TEXT BLOCK:
7.   What does the Authorization Form provide?

          The Authorization Form allows Eligible Shareholders to
decide the extent to which they want to participate in the Plan.
By checking the appropriate box on the Authorization Form, a
shareholder may indicate whether cash dividends paid on all or
only some of the Common Shares held in the Plan are to be
reinvested.  In addition, the Authorization Form allows
participation in the Plan by making optional cash payments within
the limits described in Question 12.

          If "Full Dividend Reinvestment" is elected, the
Authorization Card directs the Agent to apply all the cash
dividends on all the shares then and subsequently owned by a
Participant, together with any optional cash payments, toward the
purchase of additional Common Shares.

          If "Partial Dividend Reinvestment" is elected, the
Agent will apply all the cash dividends on only the number of
shares that are specified on the Authorization Card, together
with any optional cash payments, toward the purchase of
additional Common Shares.

          If a signed Authorization Form is returned to the Agent
without one of the boxes checked, the Eligible Shareholder will
be enrolled under the "Full Dividend Reinvestment" option.  If a
signed Authorization Form is returned to the Agent with the
"Partial Dividend Reinvestment" box checked but without the
number of shares designated, the form will be returned to the
shareholder for completion.  The Participant must have checked
either the "Full Dividend Reinvestment" option or the "Partial
Dividend Reinvestment" option in order to submit an optional cash
payment.

8.   When must the Authorization Form be received by the Agent to
begin reinvesting dividends?

          To initiate or adjust an Eligible Shareholder's
participation in the Plan for reinvestment of a particular
dividend, the Agent must receive the shareholders original or
amended Authorization Form on or before the record date for that
dividend.  The record dates for dividends on Common Shares of the
Company, as and when declared, are normally on or about the 12th
day of February, May, August and November.  Such dividends are
normally payable on the 1st day of March, June, September and
December.  If the original or amended Authorization Form is
received after the record date for a dividend payment, the
dividend will be paid in cash or as elected in any previous
Authorization Form, and the shareholders participation in the
Plan will commence or be adjusted with the dividend, as and when
declared, for the following quarter.

9.   How may a Participant change options under the Plan?

          Participants may increase or decrease the number of
shares which they elect to reinvest in additional Common Shares
of the Company by completing a new Authorization Form and
returning it to the Agent.  Any Authorization Form directing the
Agent to change an option must be received by the Agent on or
before the record date in order to be effective on the related
dividend payment date.  Authorization Forms received after the
record date will be effective for the next dividend payment date.

OPTIONAL CASH PAYMENTS

10.  How do optional cash payments work?

GIVEN RECORDS:
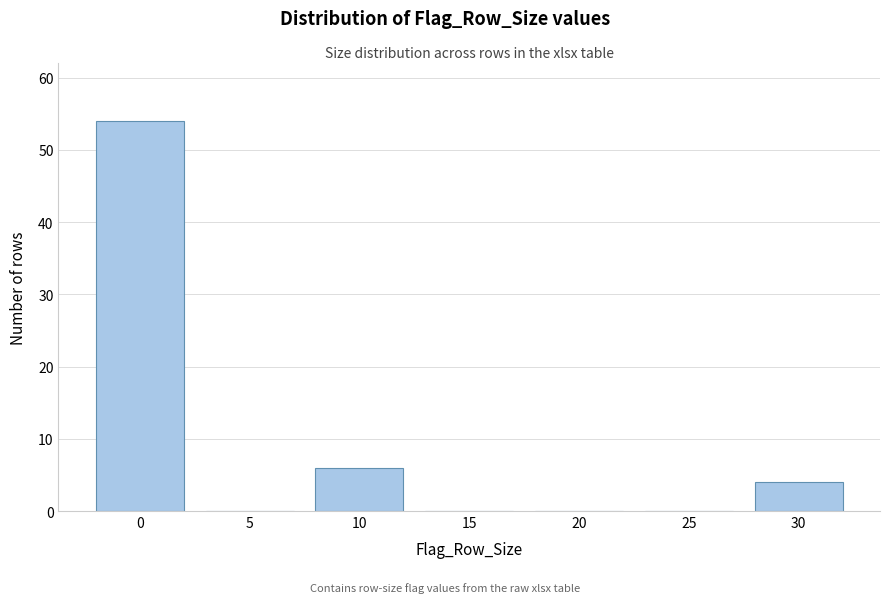

Reading left to right, what are all the values shown in this chart?

0=54	5=0	10=6	15=0	20=0	25=0	30=4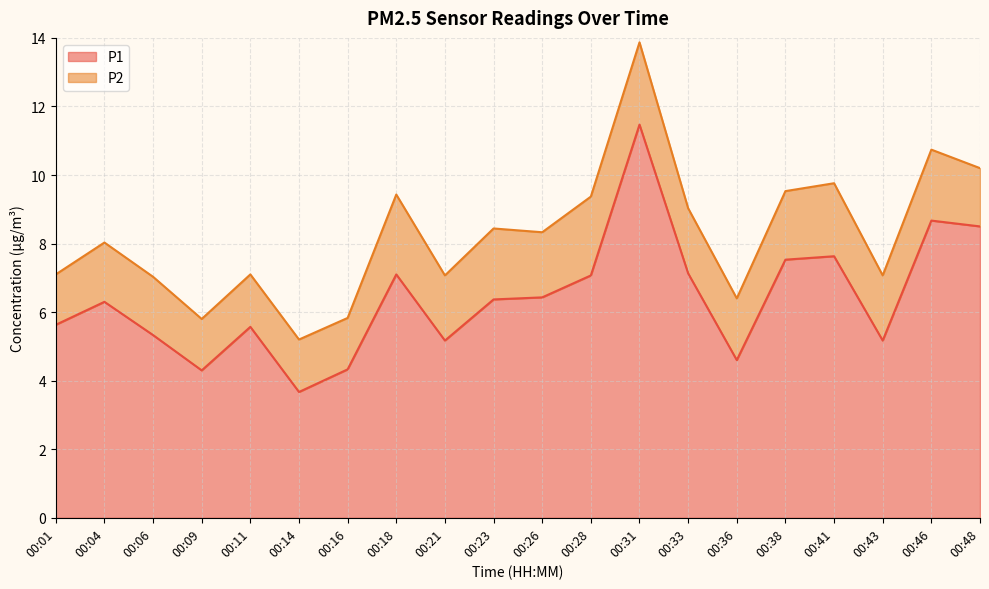

List the labels in order of value, smallest first.

00:14, 00:09, 00:16, 00:36, 00:21, 00:43, 00:06, 00:11, 00:01, 00:04, 00:23, 00:26, 00:28, 00:18, 00:33, 00:38, 00:41, 00:48, 00:46, 00:31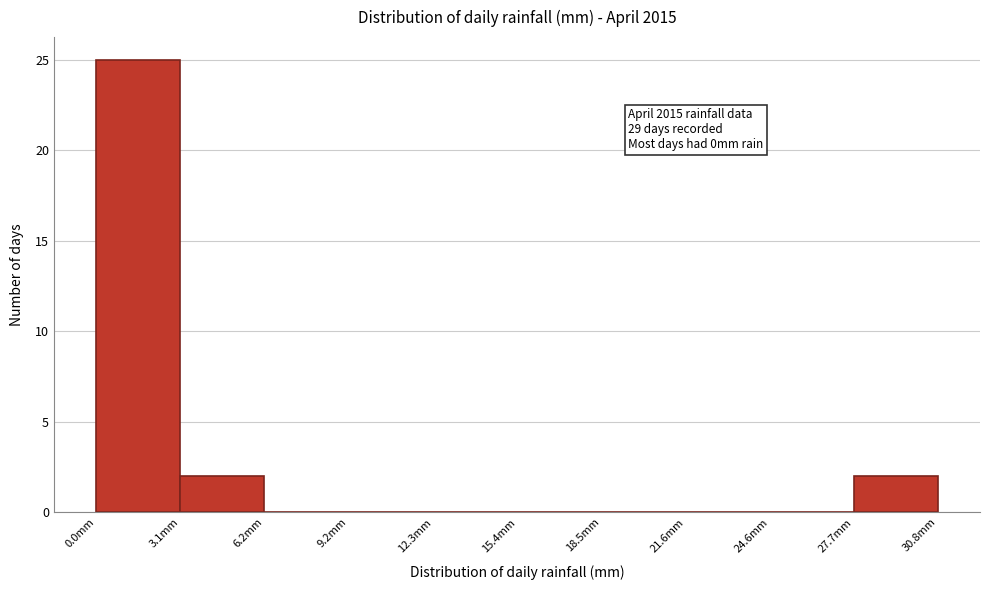

Over which range of the x-axis is the bar tallest?

0.0 to 3.0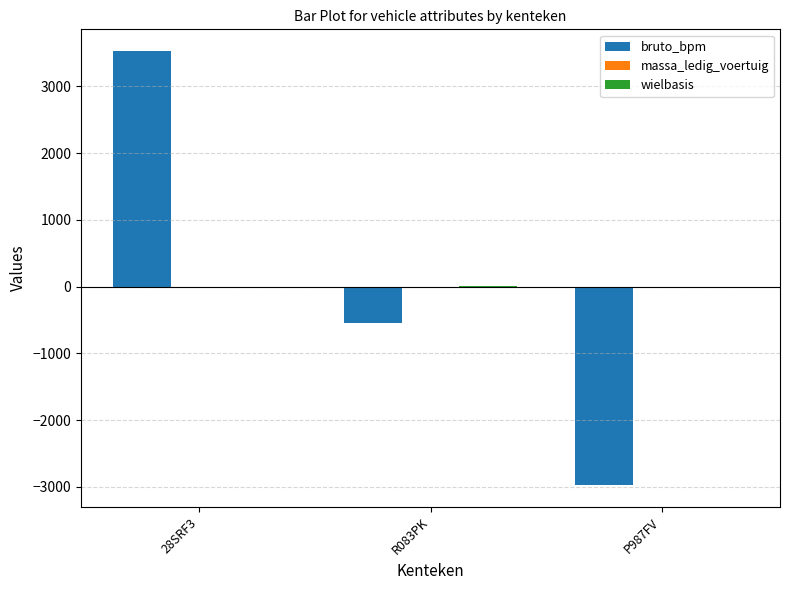

Between 28SRF3 and R083PK, which series saw the biggest shift?

bruto_bpm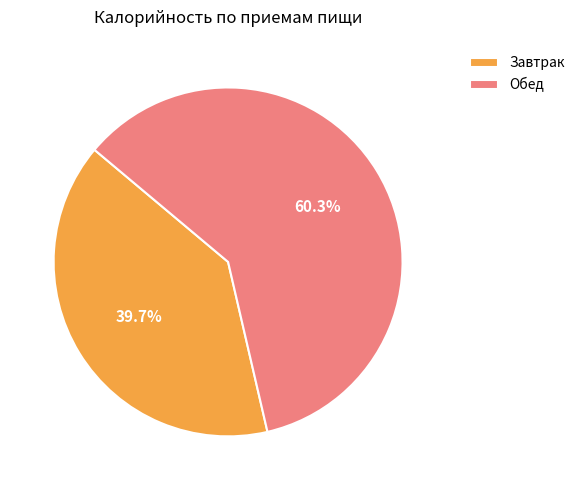

Is it true that Обед is 60% of the pie?

True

TASK LIST:
[1] Echo the dividend reinvestment plan excerpt between "To initiate or" and "the following quarter.", inclusive.
[2] Answer these questions from the dividend reinvestment plan excerpt:
(a) Which option is a shareholder enrolled under if a signed Authorization Form is returned with no box checked?
(b) On or about which day and months do the record dates for dividends on Common Shares normally fall?
(c) On which day and months are those dividends normally payable?
[3] According to the dividend reinvestment plan excerpt, what happens to a dividend when the original or amended Authorization Form arrives after that dividend's record date, and why?
The records have no connection to the text.

ANSWERS BELOW:
[1]
To initiate or adjust an Eligible Shareholder's
participation in the Plan for reinvestment of a particular
dividend, the Agent must receive the shareholders original or
amended Authorization Form on or before the record date for that
dividend.  The record dates for dividends on Common Shares of the
Company, as and when declared, are normally on or about the 12th
day of February, May, August and November.  Such dividends are
normally payable on the 1st day of March, June, September and
December.  If the original or amended Authorization Form is
received after the record date for a dividend payment, the
dividend will be paid in cash or as elected in any previous
Authorization Form, and the shareholders participation in the
Plan will commence or be adjusted with the dividend, as and when
declared, for the following quarter.

[2]
(a) The "Full Dividend Reinvestment" option.
(b) On or about the 12th day of February, May, August and November.
(c) On the 1st day of March, June, September and December.

[3] The Agent must receive the form on or before a dividend's record date for it to apply to that dividend. A late form therefore does not affect that dividend, which is paid in cash or as elected in any previous Authorization Form. The shareholder's participation begins or is adjusted with the dividend for the following quarter.